### [Provided entries]
-- Opening Marker --
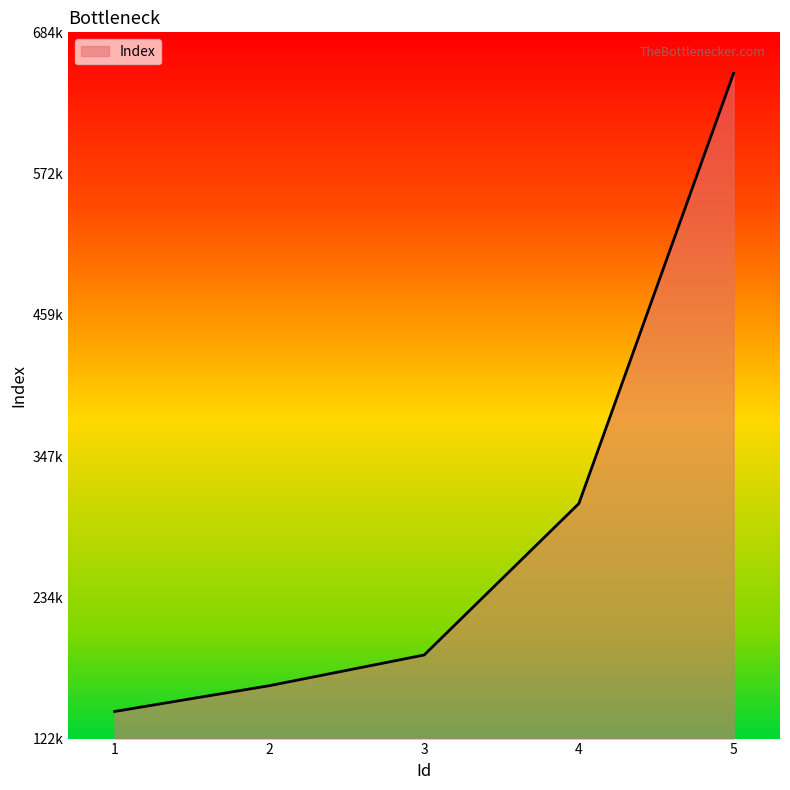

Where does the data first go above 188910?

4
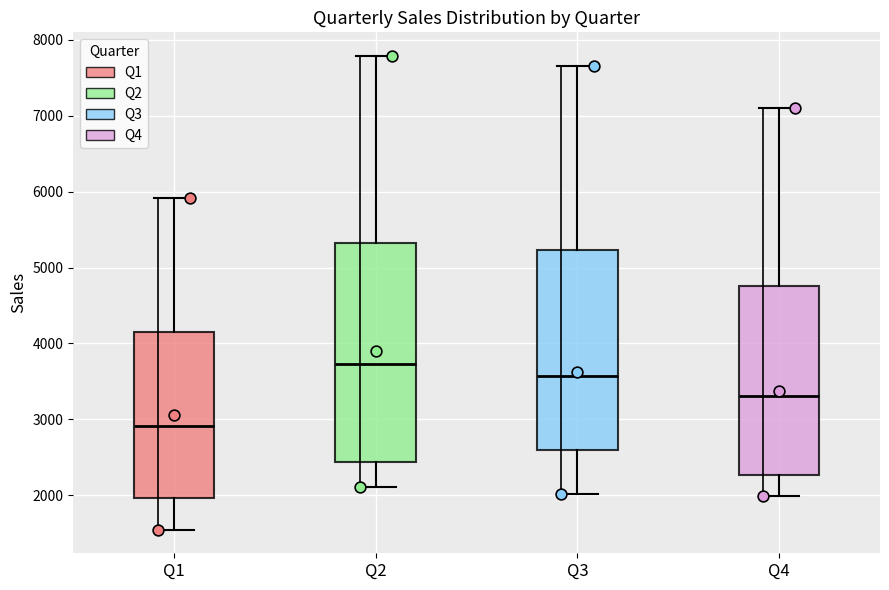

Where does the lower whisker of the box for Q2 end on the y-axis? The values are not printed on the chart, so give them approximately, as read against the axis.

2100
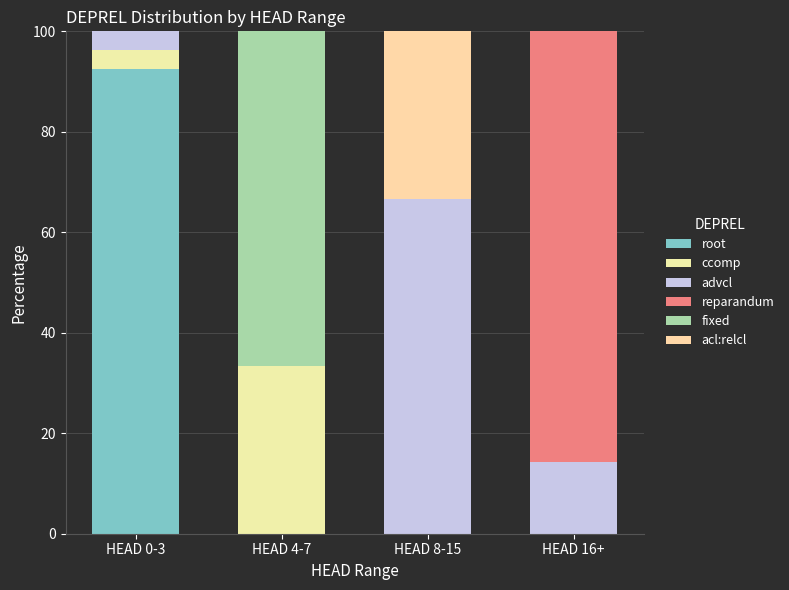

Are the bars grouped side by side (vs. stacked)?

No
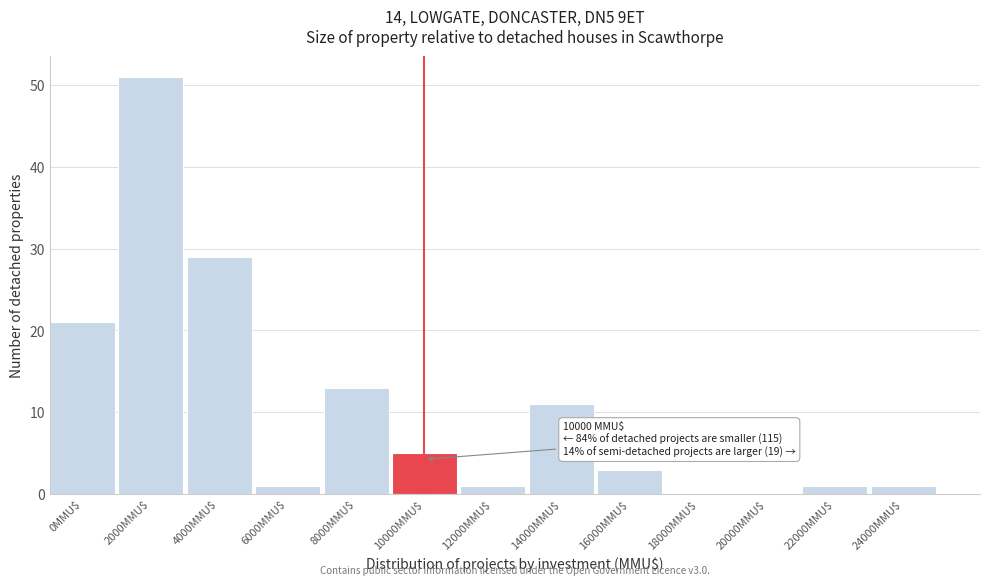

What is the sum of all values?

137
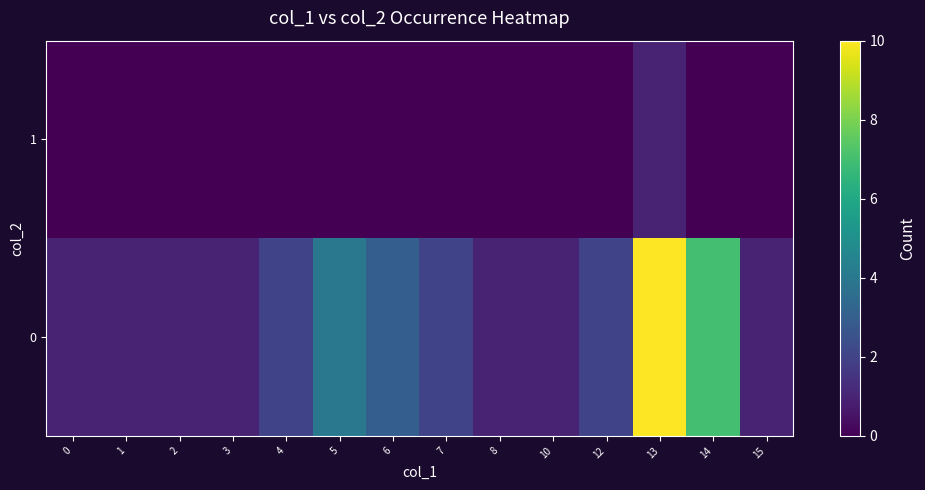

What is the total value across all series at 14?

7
-- Closing Marker --
### [Try it]
Could you return all of the rows above word for word, leaving out the pictures?

### [Response]
Where does the data first go above 188910?

4

Where does the lower whisker of the box for Q2 end on the y-axis? The values are not printed on the chart, so give them approximately, as read against the axis.

2100

Are the bars grouped side by side (vs. stacked)?

No

What is the sum of all values?

137

What is the total value across all series at 14?

7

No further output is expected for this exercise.